Examining the brain of a normal person using an fMRI (functional magnetic resonance imaging), you will see a few areas of the brain modestly at work during reading tasks. By contrast, if you examine a dyslexic reader’s brain in an fMRI, you’ll see multiple areas of the  brain lit up and working at cognitive load capacity. This is why dyslexics find reading arduous and why they take frequent breaks while reading. The brain is working overtime to find meaning in the words. Students with reading differences develop skills rather unconsciously to cope with the inefficiency. They learn to memorize things very quickly and to solve problems spatially, mathematically, and non-verbally. And sometimes they learn to smile, cooperate, act respectfully, and fool their teachers for years to get good grades. Our speech pathologist calls Kate’s learning difference “Stealth Dyslexia” – a condition characterized by highly developed coping mechanisms that mask significant deficits and make diagnosis extremely difficult. She tried to comfort us by listing all of the famous people, artists, inventors, entrepreneurs, and movie starts with dyslexia. None of this made me feel a bit better. The truth is, I missed it. Wanting to believe she was ok, I ignored obvious signs when I could have helped her sooner.

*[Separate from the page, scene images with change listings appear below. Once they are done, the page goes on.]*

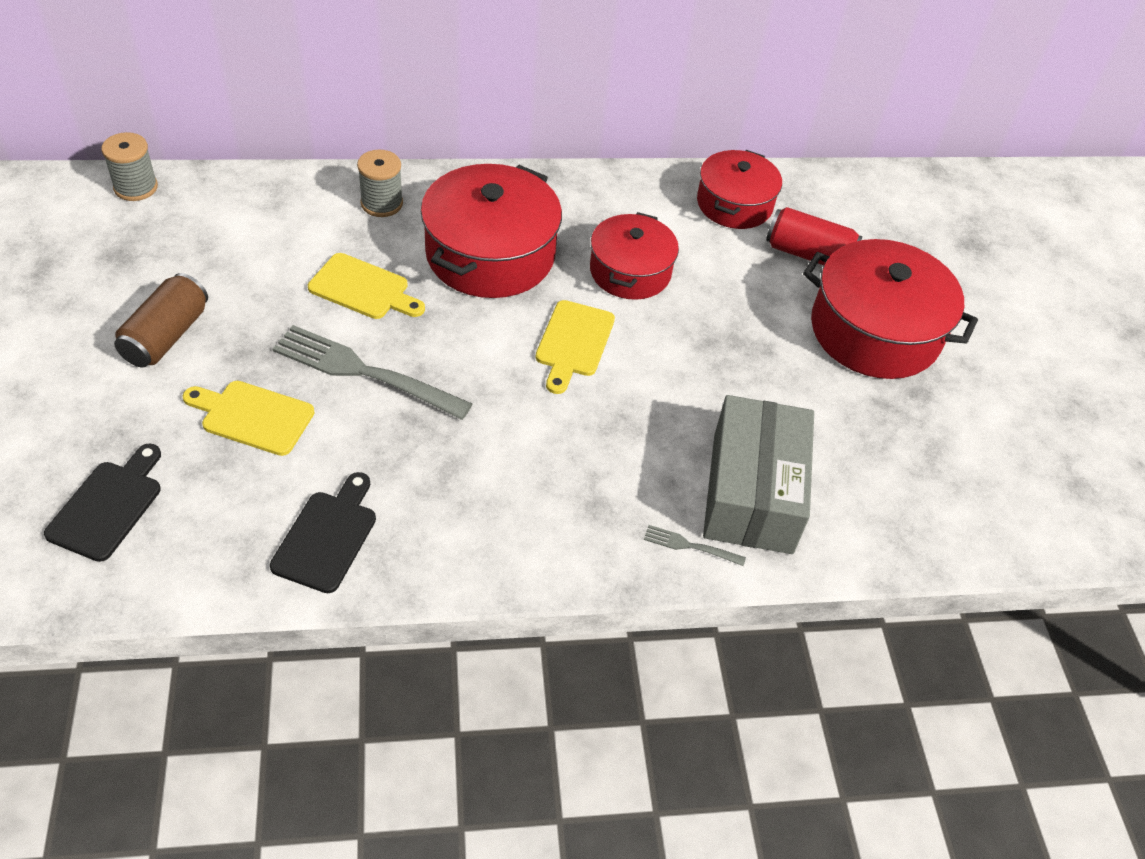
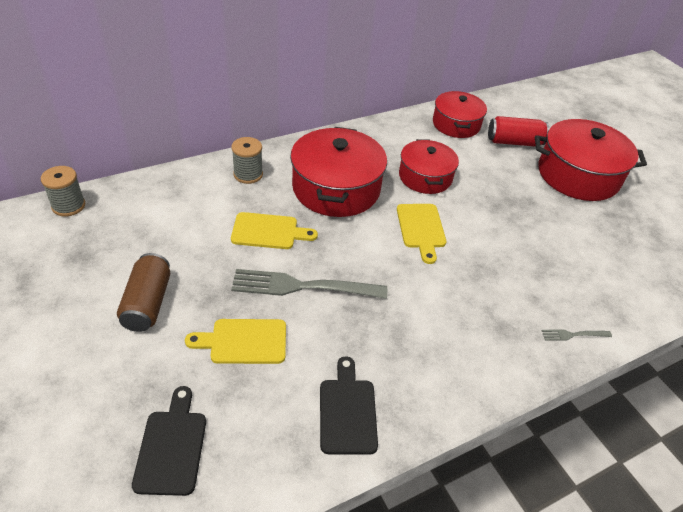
camera: 20 degrees left, 5 degrees down
grey box [703,395,814,554] -> none

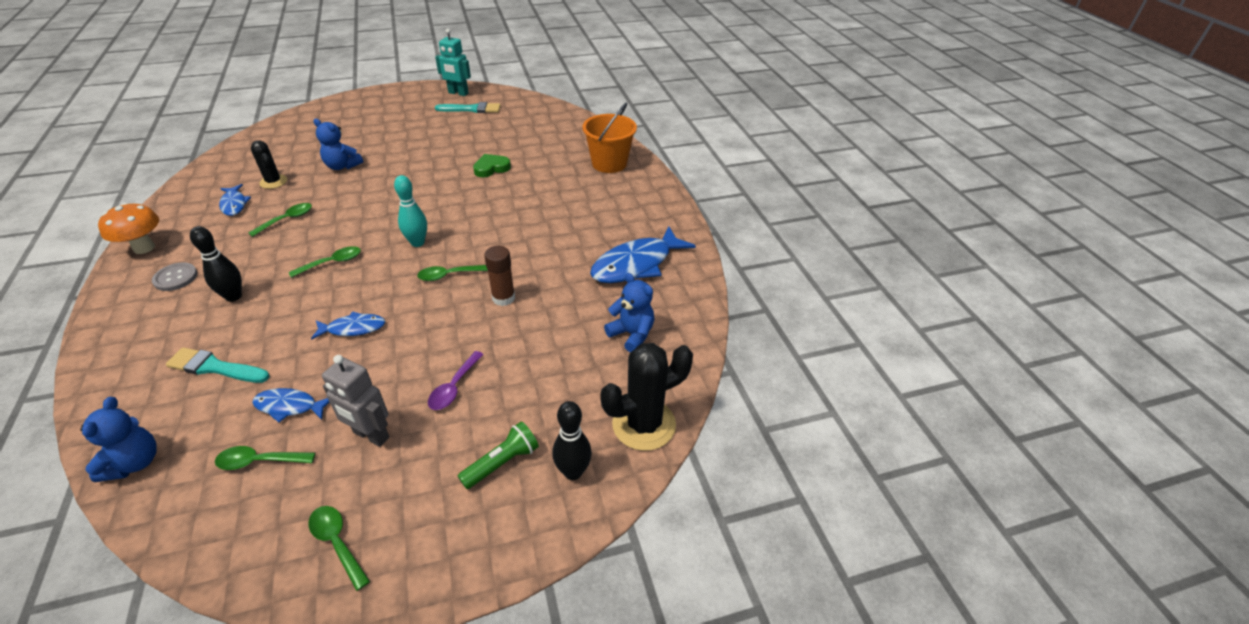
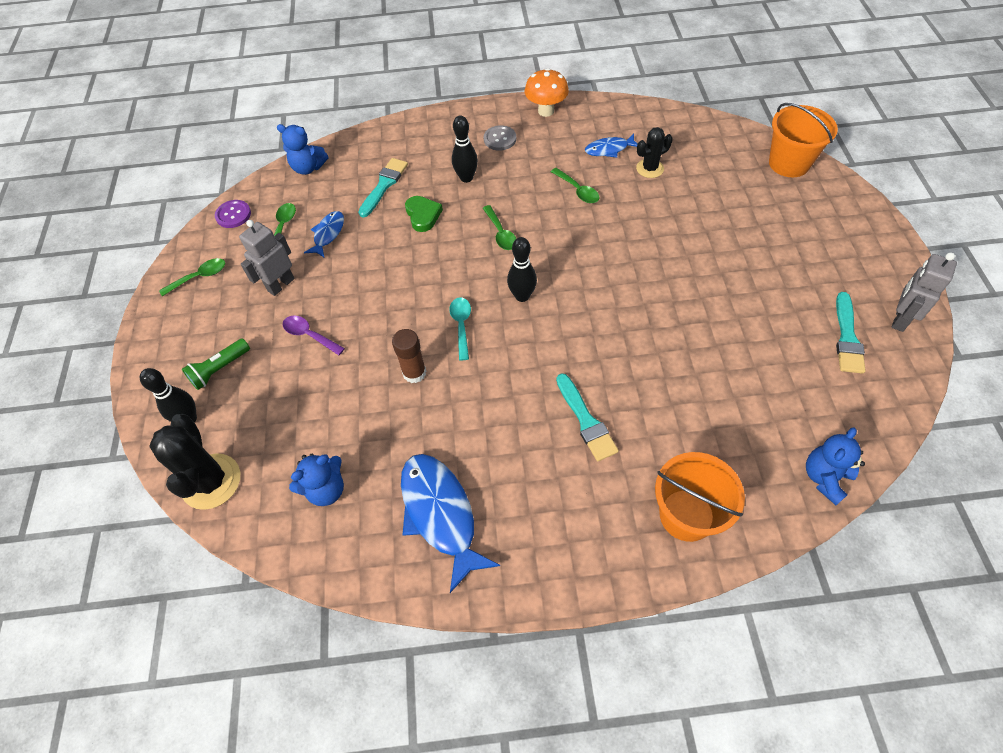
camera: 105 degrees right, 15 degrees up
blue fish [311,312,385,340] -> none
blue teddy bear [314,119,363,170] -> blue teddy bear moved to [806,427,865,505]
turquoise bowling pin [394,175,427,247] -> black bowling pin [507,237,537,302]
green spoon [417,265,488,281] -> turquoise spoon [449,297,471,360]
turquoise robot [435,29,471,96] -> grey robot [892,253,957,332]
green flashlight [458,422,539,489] -> green flashlight turned 75 degrees clockwise [182,338,250,390]
green heart [473,154,511,177] -> green heart moved to [405,196,443,232]
none -> purple button [215,200,251,228]
none -> turquoise brush [556,373,619,461]
none -> orange bucket [769,103,838,177]

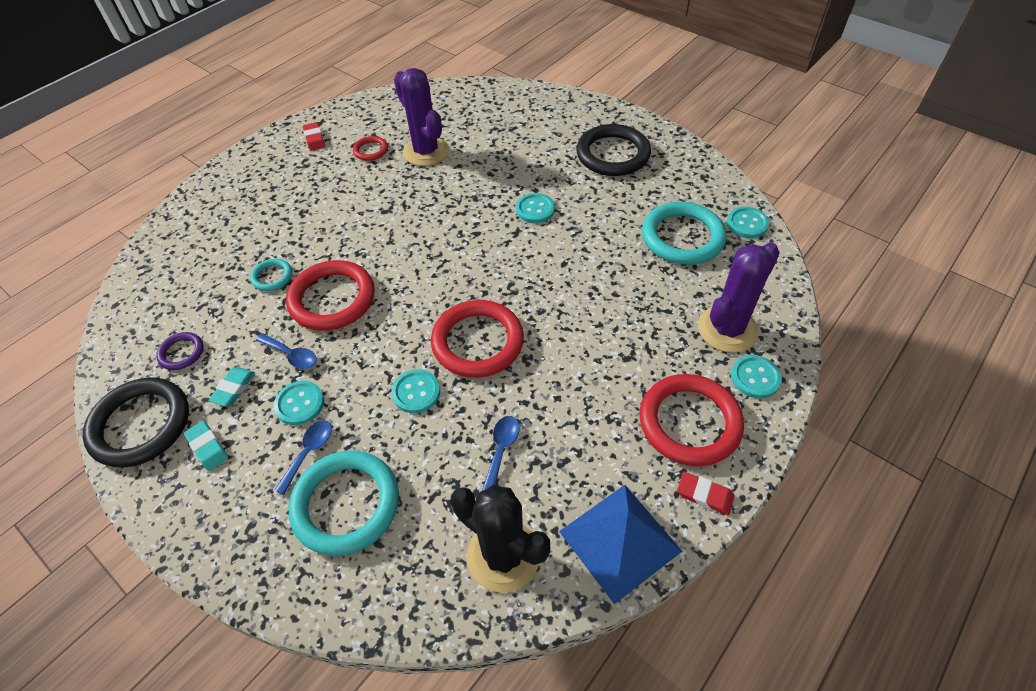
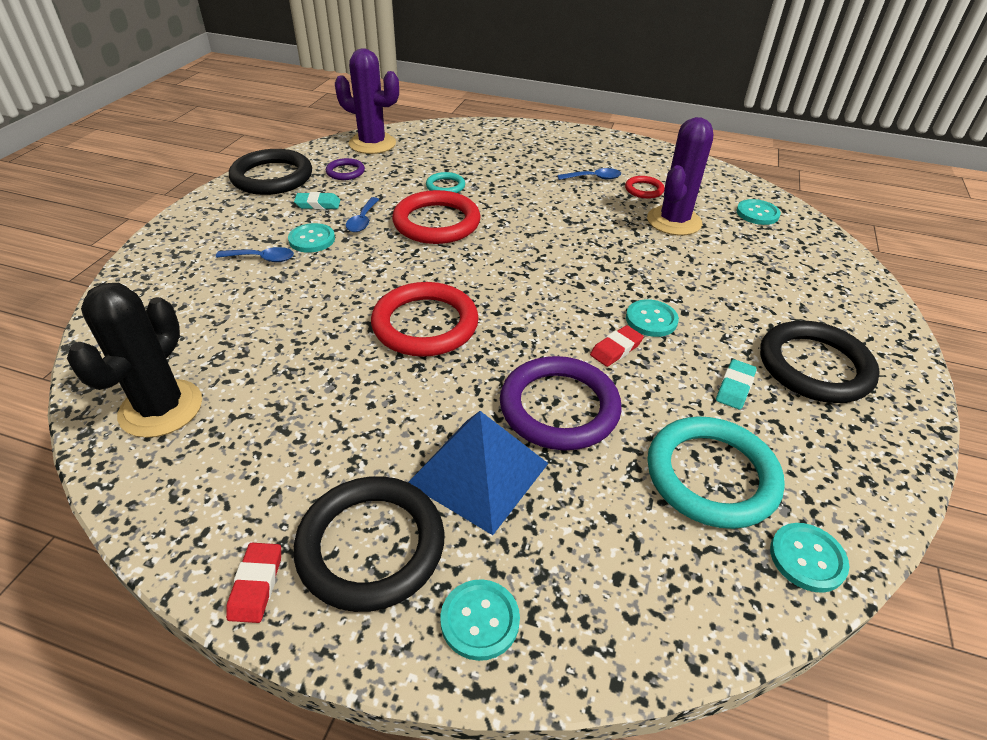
camera: 65 degrees right, 10 degrees down
turquoise eraser [184,421,228,471] -> turquoise eraser moved to [716,359,757,410]
turquoise ring [288,450,399,556] -> none
red eraser [303,122,325,151] -> red eraser moved to [590,325,644,367]
turquoise button [391,370,440,413] -> turquoise button moved to [736,199,781,225]
blue spoon [482,416,520,491] -> blue spoon moved to [557,168,621,180]
blue pyramid [559,485,682,604] -> blue pyramid moved to [408,411,548,535]
red ring [639,374,744,466] -> black ring [294,476,444,612]
purple cactus [698,242,780,353] -> purple cactus moved to [335,48,399,154]
none -> purple ring [500,356,622,450]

After diagnosis, my daughter began to get the help she needed. She got an education plan that granted her testing, homework, and note-taking accommodations at school. She was given extended time to take tests. She saw a tutor twice a week (at considerable expense) who was a Certified Educational Therapist specializing in the Orton-Gillingham approach to reading instruction. When we relocated to North Carolina, Kate began to meet twice weekly with a National Institute of Learning Disabilities (NILD) certified teacher in our school’s Academic Development Center. She now receives the instruction and accommodations she needs to learn effectively. She has a support system in place we would never have dreamed possible in her earlier years of school. Kate is now on a better road to success, one that recognizes her gifts and gives her a chance to thrive in spite of her reading inefficiencies. But truthfully, earlier diagnosis would have been much better. A dyslexia diagnosis can be made as early as age six and there are warning signs that appear earlier. Outcomes are better the earlier the intervention. I am blessed now to have resources to get Kate help. But what about other children in other schools who lack the knowledge, networks, and know-how to get help? By some estimates, nearly 20% of children worldwide suffer from dyslexia. In prison populations, that number soars to an estimated 48%.

As an educator, I am blessed to see teachers touch lives every day in ways our society will never adequately value. I am grateful for them beyond words. They have difficult jobs, and honestly, students with learning differences make their jobs even more challenging. Compounding the difficulty, generations of teachers have received inadequate instruction in the area of learning differences. University education programs typically devote little time to the subject, and as a result, most classroom teachers report feeling unprepared to help students with even moderate language processing deficits. Robust diagnostic resources remain difficult to access in much of the country so many students still go undiagnosed or misdiagnosed. With reported high rates of dyslexia in the prison population, one cannot help wonder what role learning disabilities play in the so-called school to prison pipeline. We must do more to prepare and equip teachers to recognize learning disabilities. We must provide families with resources needed to get specialized help. And we must never overlook the unique contribution neuro-atypical students make to our learning communities. My daughter is a daily reminder to me that remarkable talents accompany the challenges of dyslexia.